Among the abstractionists, Ian Scott's Lattice No 45 held the viewer's attention through its sheer efficiency. Part of the work's validity comes from the self-contained nature of the lattice image: with the thin white stripe just inside the edge of each broad band playing an essential role in consolidating the image. In some respects, the interplay between the various shallow triangular shapes that make up Richard Killeen's Assimilation is just as subtle; while the spatial nuance set in action by the single white triangle in relation to the rest is conclusive, if visually demanding on the viewer, in releasing its effect. Also constructed over a grid, but a less regulated one, Allen Maddox's criss-cross motif contains both the virtues and faults of its own simplicity. One felt the cruder brush strokes may well have resulted from the painter's attempts to keep the motif alive. Similar thoughts crossed my mind in relation to Ray Thorburn's Grid Structure I: but as it was not shown in Auckland, and my previous sighting of it had been brief, in holding this view I could well be unfair. This is not the case with Michael Thomas's op-style painting, which was clever but grossly overstated. The schematic aspect was much better tackled in John Bailey's restrained, up-dated six-panelled work, 4 into 25: Three Rhythms, which clung to the conceptual movement for its basic idea of rearranging its component parts.

PATRICK HANLY
Pintado Protest
oil / enamel 1219 x 1219 mm.
The other non-figurative paintings inclined towards the lyrical. This was definitely so with Gretchen Albrecht's Illumination (Shaft) where the pale rose-madder colour-spread had been smoothly floated on: but what effect might have been achieved had the darker shaft been omitted? In a way, something like the reverse could be said about Ian McMillan's Garden. As a formal composition it had much in his favour: however, although the paint application was delicate, often the most sensitively-handled areas were those where greater visual strength was required. Another painting that could be measured in sensitivity was Rica Series, Number 1. Eldred Wisdom's collage relied on delicate nuances, and the irregular, pale, fragile images imparted a pleasant ethereal quality, but the total impression seemed a little dated. This might not have been so had the blue textured background extended across the entire picture surface. Malcolm Benham's Arrowhead, 2 displayed a technical finesse that resulted in an ordered surface both simple and complex in imagery. The manner in which the painting hung gave an impression of an intricately-patterned wall-carpet, even if some factor involved in the total effect failed to jell completely.

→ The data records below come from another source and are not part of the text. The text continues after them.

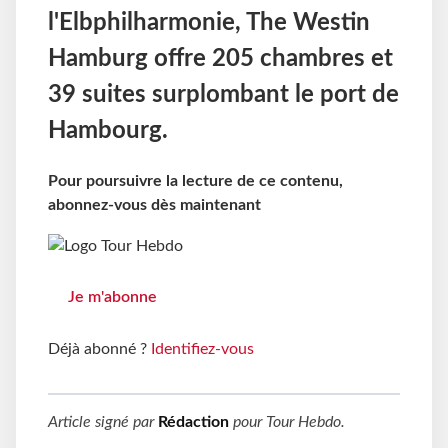
l'Elbphilharmonie, The Westin
Hamburg offre 205 chambres et
39 suites surplombant le port de
Hambourg.
Pour poursuivre la lecture de ce contenu,
abonnez-vous dès maintenant
Je m'abonne
Déjà abonné ?
Identifiez-vous
Article signé par
Rédaction
pour
Tour Hebdo
.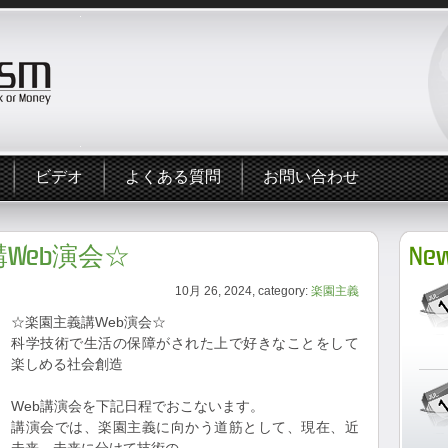
ビデオ
よくある質問
お問い合わせ
義講Web演会☆
New
10月 26, 2024, category:
楽園主義
☆楽園主義講Web演会☆
科学技術で生活の保障がされた上で好きなことをして
楽しめる社会創造
Web講演会を下記日程でおこないます。
講演会では、楽園主義に向かう道筋として、現在、近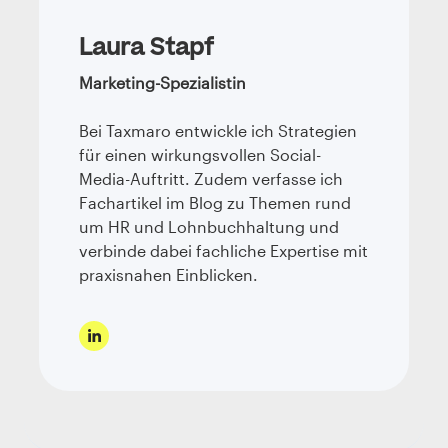
Laura Stapf
Marketing-Spezialistin
Bei Taxmaro entwickle ich Strategien
für einen wirkungsvollen Social-
Media-Auftritt. Zudem verfasse ich
Fachartikel im Blog zu Themen rund
um HR und Lohnbuchhaltung und
verbinde dabei fachliche Expertise mit
praxisnahen Einblicken.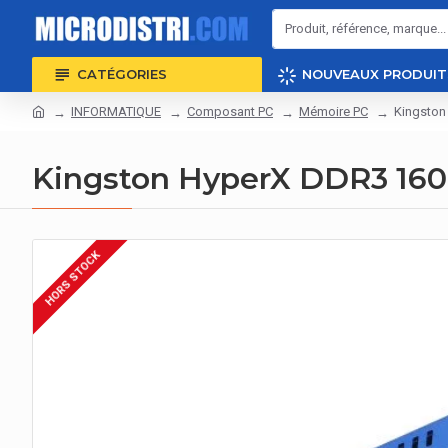
CATÉGORIES
NOUVEAUX PRODUIT
INFORMATIQUE
Composant PC
Mémoire PC
Kingston
Kingston HyperX DDR3 16
HORS STOCK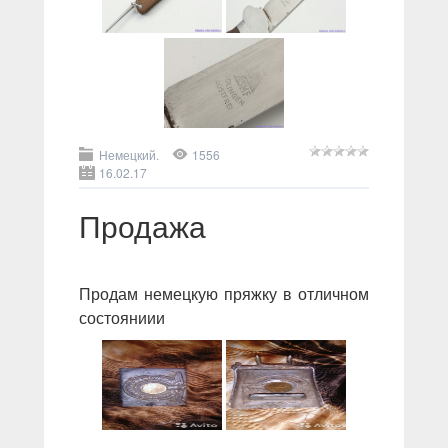
Немецкий.
1556
16.02.17
Продажа
Продам немецкую пряжку в отличном
состояниии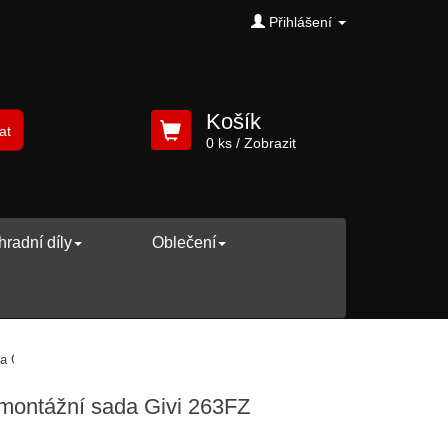
Přihlášení
Košík
at
0 ks
/ Zobrazit
radní díly
Oblečení
da Givi 263FZ
 montážní sada Givi 263FZ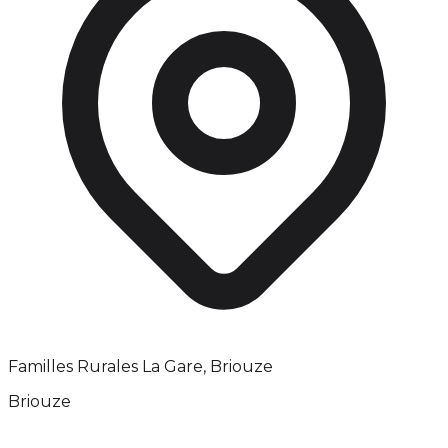
Familles Rurales La Gare, Briouze
Briouze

Considerably stronger in vigour, Robert McLeod's Big: Brown: Brutal with its astringent colour and brushed and splattered orange-brown surface geared up with flecks of green, would have read with greater satisfaction if he had avoided the temptation to overdo the splashed, mottled areas to the right and left on the canvas.
If only a few of the twenty-three paintings conveyed real conviction as works of art, the exhibition was still worth viewing - if for no other reason than as a facet reflecting the current state of painting in this country.